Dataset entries

┄┄┄┄┄┄┄┄┄┄┄┄┄┄┄┄┄┄┄┄

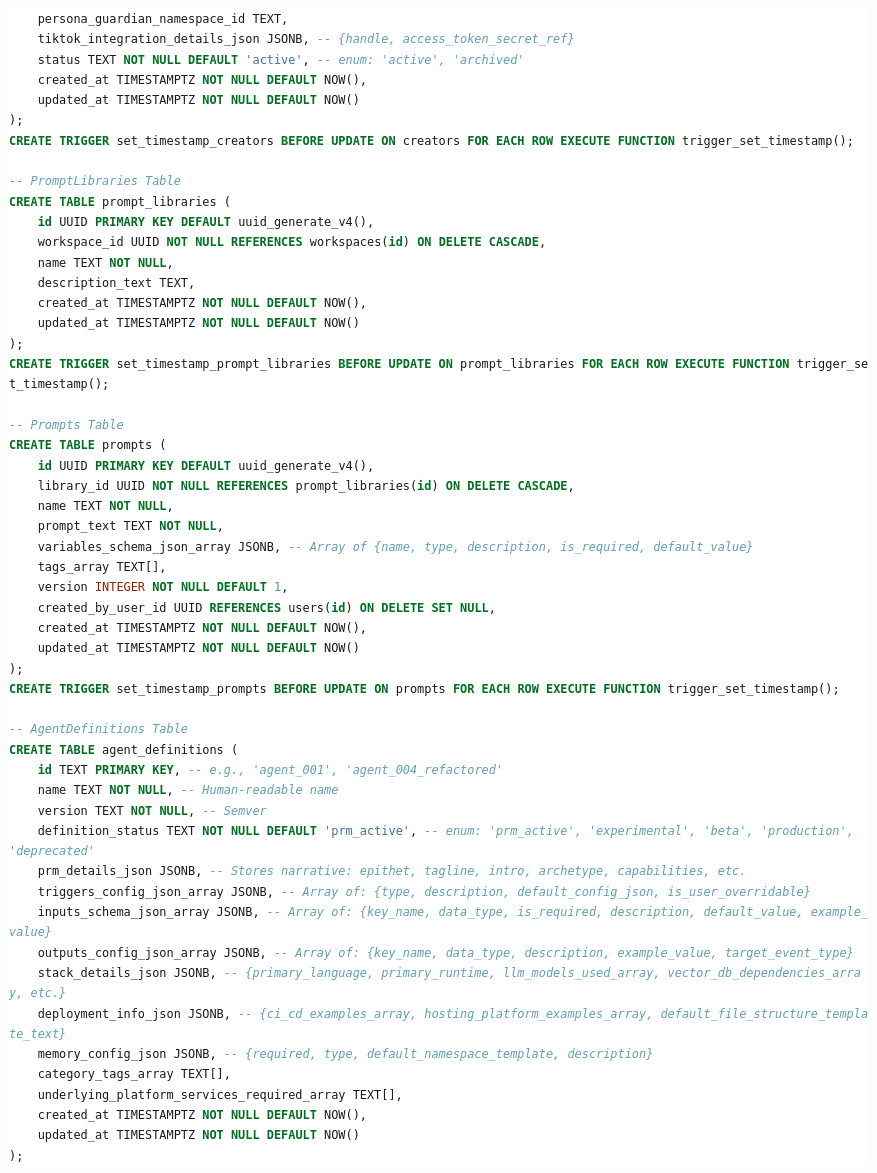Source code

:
 ```sql
    persona_guardian_namespace_id TEXT,
    tiktok_integration_details_json JSONB, -- {handle, access_token_secret_ref}
    status TEXT NOT NULL DEFAULT 'active', -- enum: 'active', 'archived'
    created_at TIMESTAMPTZ NOT NULL DEFAULT NOW(),
    updated_at TIMESTAMPTZ NOT NULL DEFAULT NOW()
);
CREATE TRIGGER set_timestamp_creators BEFORE UPDATE ON creators FOR EACH ROW EXECUTE FUNCTION trigger_set_timestamp();

-- PromptLibraries Table
CREATE TABLE prompt_libraries (
    id UUID PRIMARY KEY DEFAULT uuid_generate_v4(),
    workspace_id UUID NOT NULL REFERENCES workspaces(id) ON DELETE CASCADE,
    name TEXT NOT NULL,
    description_text TEXT,
    created_at TIMESTAMPTZ NOT NULL DEFAULT NOW(),
    updated_at TIMESTAMPTZ NOT NULL DEFAULT NOW()
);
CREATE TRIGGER set_timestamp_prompt_libraries BEFORE UPDATE ON prompt_libraries FOR EACH ROW EXECUTE FUNCTION trigger_set_timestamp();

-- Prompts Table
CREATE TABLE prompts (
    id UUID PRIMARY KEY DEFAULT uuid_generate_v4(),
    library_id UUID NOT NULL REFERENCES prompt_libraries(id) ON DELETE CASCADE,
    name TEXT NOT NULL,
    prompt_text TEXT NOT NULL,
    variables_schema_json_array JSONB, -- Array of {name, type, description, is_required, default_value}
    tags_array TEXT[],
    version INTEGER NOT NULL DEFAULT 1,
    created_by_user_id UUID REFERENCES users(id) ON DELETE SET NULL,
    created_at TIMESTAMPTZ NOT NULL DEFAULT NOW(),
    updated_at TIMESTAMPTZ NOT NULL DEFAULT NOW()
);
CREATE TRIGGER set_timestamp_prompts BEFORE UPDATE ON prompts FOR EACH ROW EXECUTE FUNCTION trigger_set_timestamp();

-- AgentDefinitions Table
CREATE TABLE agent_definitions (
    id TEXT PRIMARY KEY, -- e.g., 'agent_001', 'agent_004_refactored'
    name TEXT NOT NULL, -- Human-readable name
    version TEXT NOT NULL, -- Semver
    definition_status TEXT NOT NULL DEFAULT 'prm_active', -- enum: 'prm_active', 'experimental', 'beta', 'production', 'deprecated'
    prm_details_json JSONB, -- Stores narrative: epithet, tagline, intro, archetype, capabilities, etc.
    triggers_config_json_array JSONB, -- Array of: {type, description, default_config_json, is_user_overridable}
    inputs_schema_json_array JSONB, -- Array of: {key_name, data_type, is_required, description, default_value, example_value}
    outputs_config_json_array JSONB, -- Array of: {key_name, data_type, description, example_value, target_event_type}
    stack_details_json JSONB, -- {primary_language, primary_runtime, llm_models_used_array, vector_db_dependencies_array, etc.}
    deployment_info_json JSONB, -- {ci_cd_examples_array, hosting_platform_examples_array, default_file_structure_template_text}
    memory_config_json JSONB, -- {required, type, default_namespace_template, description}
    category_tags_array TEXT[],
    underlying_platform_services_required_array TEXT[],
    created_at TIMESTAMPTZ NOT NULL DEFAULT NOW(),
    updated_at TIMESTAMPTZ NOT NULL DEFAULT NOW()
);
```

┄┄┄┄┄┄┄┄┄┄┄┄┄┄┄┄┄┄┄┄

- TASK STATEMENT -
If a line contains the word "REFERENCES", it counts; please state how many such lines the records above have, and nothing more.

- ANSWER -
3